(Dataset excerpts)

»»

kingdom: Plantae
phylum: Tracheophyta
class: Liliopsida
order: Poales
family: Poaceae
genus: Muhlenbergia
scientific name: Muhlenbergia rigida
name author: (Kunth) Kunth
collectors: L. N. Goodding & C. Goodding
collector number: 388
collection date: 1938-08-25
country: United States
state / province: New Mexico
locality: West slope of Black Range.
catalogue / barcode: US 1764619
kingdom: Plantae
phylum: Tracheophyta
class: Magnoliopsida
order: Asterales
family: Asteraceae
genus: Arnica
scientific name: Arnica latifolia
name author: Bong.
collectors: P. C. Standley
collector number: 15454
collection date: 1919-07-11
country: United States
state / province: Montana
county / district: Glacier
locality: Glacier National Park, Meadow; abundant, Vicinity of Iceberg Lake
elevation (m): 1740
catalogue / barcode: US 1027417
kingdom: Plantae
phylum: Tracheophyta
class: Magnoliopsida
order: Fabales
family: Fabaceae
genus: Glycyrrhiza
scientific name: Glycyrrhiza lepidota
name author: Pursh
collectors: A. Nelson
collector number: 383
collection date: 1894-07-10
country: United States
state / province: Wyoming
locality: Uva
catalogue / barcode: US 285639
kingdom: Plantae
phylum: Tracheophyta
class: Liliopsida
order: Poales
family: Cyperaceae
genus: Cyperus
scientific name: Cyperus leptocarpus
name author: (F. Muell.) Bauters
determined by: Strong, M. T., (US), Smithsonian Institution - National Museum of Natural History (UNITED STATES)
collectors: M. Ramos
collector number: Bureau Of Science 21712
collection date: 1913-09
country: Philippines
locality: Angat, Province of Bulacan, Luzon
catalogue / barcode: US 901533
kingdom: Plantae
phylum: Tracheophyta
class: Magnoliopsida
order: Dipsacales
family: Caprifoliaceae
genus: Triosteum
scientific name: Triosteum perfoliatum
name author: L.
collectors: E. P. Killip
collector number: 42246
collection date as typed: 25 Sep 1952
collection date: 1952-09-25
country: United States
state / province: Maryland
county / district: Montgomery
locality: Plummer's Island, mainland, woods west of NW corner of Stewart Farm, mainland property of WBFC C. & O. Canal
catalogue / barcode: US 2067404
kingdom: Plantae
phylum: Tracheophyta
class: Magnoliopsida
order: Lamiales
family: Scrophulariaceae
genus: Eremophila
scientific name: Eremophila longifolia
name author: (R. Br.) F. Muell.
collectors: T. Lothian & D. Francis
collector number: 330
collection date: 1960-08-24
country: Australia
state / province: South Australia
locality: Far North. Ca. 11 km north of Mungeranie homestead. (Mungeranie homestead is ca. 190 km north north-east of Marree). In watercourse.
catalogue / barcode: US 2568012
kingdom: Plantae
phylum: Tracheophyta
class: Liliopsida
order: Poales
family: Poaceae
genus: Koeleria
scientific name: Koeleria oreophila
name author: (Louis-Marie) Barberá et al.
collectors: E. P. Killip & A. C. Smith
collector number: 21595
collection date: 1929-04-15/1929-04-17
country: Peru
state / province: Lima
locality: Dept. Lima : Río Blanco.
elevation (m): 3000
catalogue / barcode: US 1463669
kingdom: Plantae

««

• **WORK TO BE COMPLETED**:
Transcribe every row above line by line, keeping each field name and value unchanged.

• **COMPLETE RESPONSE**:
kingdom: Plantae
phylum: Tracheophyta
class: Liliopsida
order: Poales
family: Poaceae
genus: Muhlenbergia
scientific name: Muhlenbergia rigida
name author: (Kunth) Kunth
collectors: L. N. Goodding & C. Goodding
collector number: 388
collection date: 1938-08-25
country: United States
state / province: New Mexico
locality: West slope of Black Range.
catalogue / barcode: US 1764619
kingdom: Plantae
phylum: Tracheophyta
class: Magnoliopsida
order: Asterales
family: Asteraceae
genus: Arnica
scientific name: Arnica latifolia
name author: Bong.
collectors: P. C. Standley
collector number: 15454
collection date: 1919-07-11
country: United States
state / province: Montana
county / district: Glacier
locality: Glacier National Park, Meadow; abundant, Vicinity of Iceberg Lake
elevation (m): 1740
catalogue / barcode: US 1027417
kingdom: Plantae
phylum: Tracheophyta
class: Magnoliopsida
order: Fabales
family: Fabaceae
genus: Glycyrrhiza
scientific name: Glycyrrhiza lepidota
name author: Pursh
collectors: A. Nelson
collector number: 383
collection date: 1894-07-10
country: United States
state / province: Wyoming
locality: Uva
catalogue / barcode: US 285639
kingdom: Plantae
phylum: Tracheophyta
class: Liliopsida
order: Poales
family: Cyperaceae
genus: Cyperus
scientific name: Cyperus leptocarpus
name author: (F. Muell.) Bauters
determined by: Strong, M. T., (US), Smithsonian Institution - National Museum of Natural History (UNITED STATES)
collectors: M. Ramos
collector number: Bureau Of Science 21712
collection date: 1913-09
country: Philippines
locality: Angat, Province of Bulacan, Luzon
catalogue / barcode: US 901533
kingdom: Plantae
phylum: Tracheophyta
class: Magnoliopsida
order: Dipsacales
family: Caprifoliaceae
genus: Triosteum
scientific name: Triosteum perfoliatum
name author: L.
collectors: E. P. Killip
collector number: 42246
collection date as typed: 25 Sep 1952
collection date: 1952-09-25
country: United States
state / province: Maryland
county / district: Montgomery
locality: Plummer's Island, mainland, woods west of NW corner of Stewart Farm, mainland property of WBFC C. & O. Canal
catalogue / barcode: US 2067404
kingdom: Plantae
phylum: Tracheophyta
class: Magnoliopsida
order: Lamiales
family: Scrophulariaceae
genus: Eremophila
scientific name: Eremophila longifolia
name author: (R. Br.) F. Muell.
collectors: T. Lothian & D. Francis
collector number: 330
collection date: 1960-08-24
country: Australia
state / province: South Australia
locality: Far North. Ca. 11 km north of Mungeranie homestead. (Mungeranie homestead is ca. 190 km north north-east of Marree). In watercourse.
catalogue / barcode: US 2568012
kingdom: Plantae
phylum: Tracheophyta
class: Liliopsida
order: Poales
family: Poaceae
genus: Koeleria
scientific name: Koeleria oreophila
name author: (Louis-Marie) Barberá et al.
collectors: E. P. Killip & A. C. Smith
collector number: 21595
collection date: 1929-04-15/1929-04-17
country: Peru
state / province: Lima
locality: Dept. Lima : Río Blanco.
elevation (m): 3000
catalogue / barcode: US 1463669
kingdom: Plantae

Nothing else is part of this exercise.